Sayers even refers to one of her own novels, because the pathologist Sir James Lubbock says he is working on an arsenic case, presumably that of Harriet Vane in Strong Poison, published around the same time as The Documents in the Case.

The November Fog of London by Henry Luttrell

Here’s another poem that I found by accident when looking for something else.

Henry Luttrell (1765–1851) is not exactly one of the great names of English poetry. A little research reveals that he began his career as a politician and became a well-known figure in London society, renowned for his wit. He was a writer of satirical verse.

I have not been able to find out exactly when The November Fog of London was written. The rhyming couplet style belongs to the eighteenth century, but the reference to industrial pollution perhaps indicates a slightly later period, although it’s not clear if Luttrell realised that the yellow fog and the smoke were connected.

At any rate, it belongs to the early industrial age and this evocative poem describes an earlier manifestation of what became known as “smog” in the 1950s.
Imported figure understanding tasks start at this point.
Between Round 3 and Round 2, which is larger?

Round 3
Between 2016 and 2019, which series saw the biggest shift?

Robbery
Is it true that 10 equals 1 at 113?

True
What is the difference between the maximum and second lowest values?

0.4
By then, the cause was fully understood.

Is it any wonder that one of the nicknames for London used to be “the smoke”?    
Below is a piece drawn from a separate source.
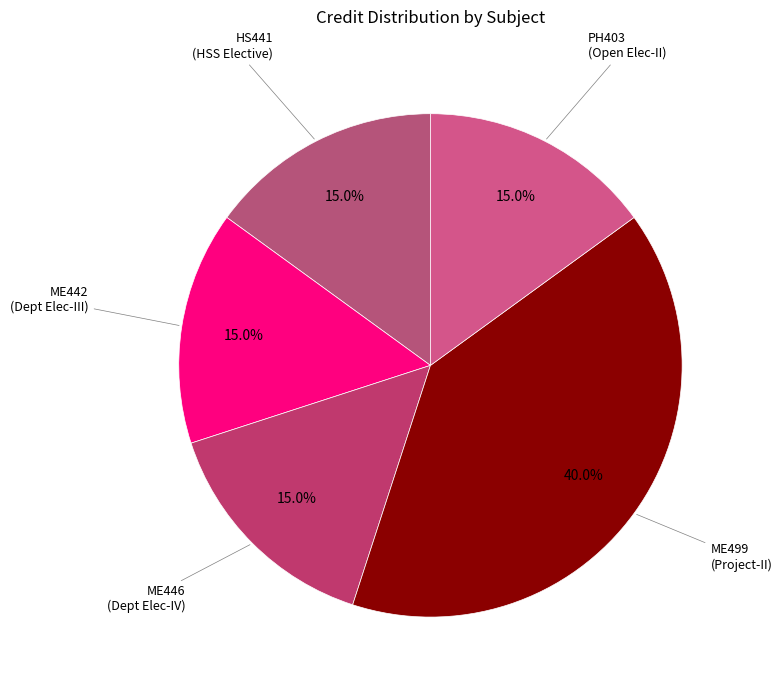

How many slices are in this pie chart?

5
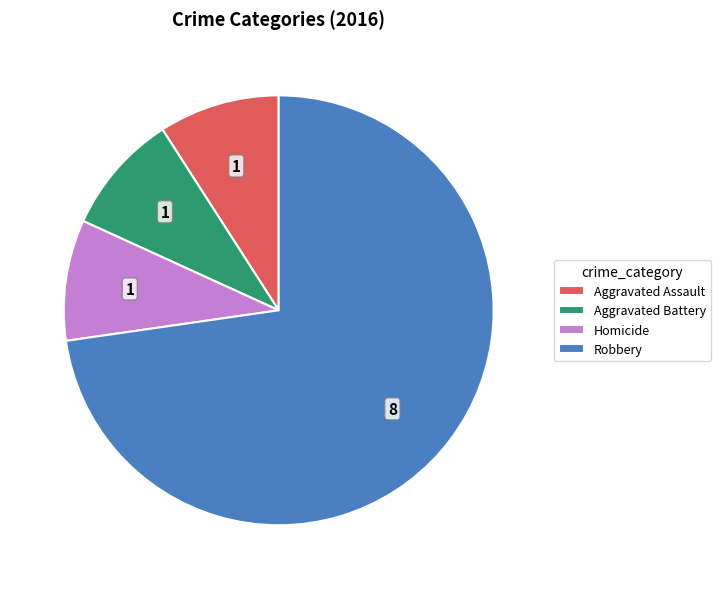

What is the majority slice?

Robbery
The November Fog of London by Henry Luttrell

First, at the dawn of lingering day,
It rises of an ashy gray;
Then deepening with a sordid stain
Of yellow, like a lion’s mane.
Vapour importunate and dense
It wars at once with every sense.
The ears escape not. All around
Returns a dull, unwonted sound.
Loath to stand still, afraid to stir,
The chilled and puzzled passenger,
Oft blundering from the pavement, fails
To feel his way along the rails;
Or at the crossings, in the roll
Of every carriage dreads the pole.
Scarce an eclipse with pall so dun
Blots from the face of heaven the sun.
But soon a thicker, darker cloak
Wraps all the town; behold the smoke,
Which steam-compelling trade disgorges
From all her furnaces and forges
In pitchy clouds, too dense to rise,
Descends rejected from the skies;
Till struggling day, extinguished quite,
At noon gives place to candle-light.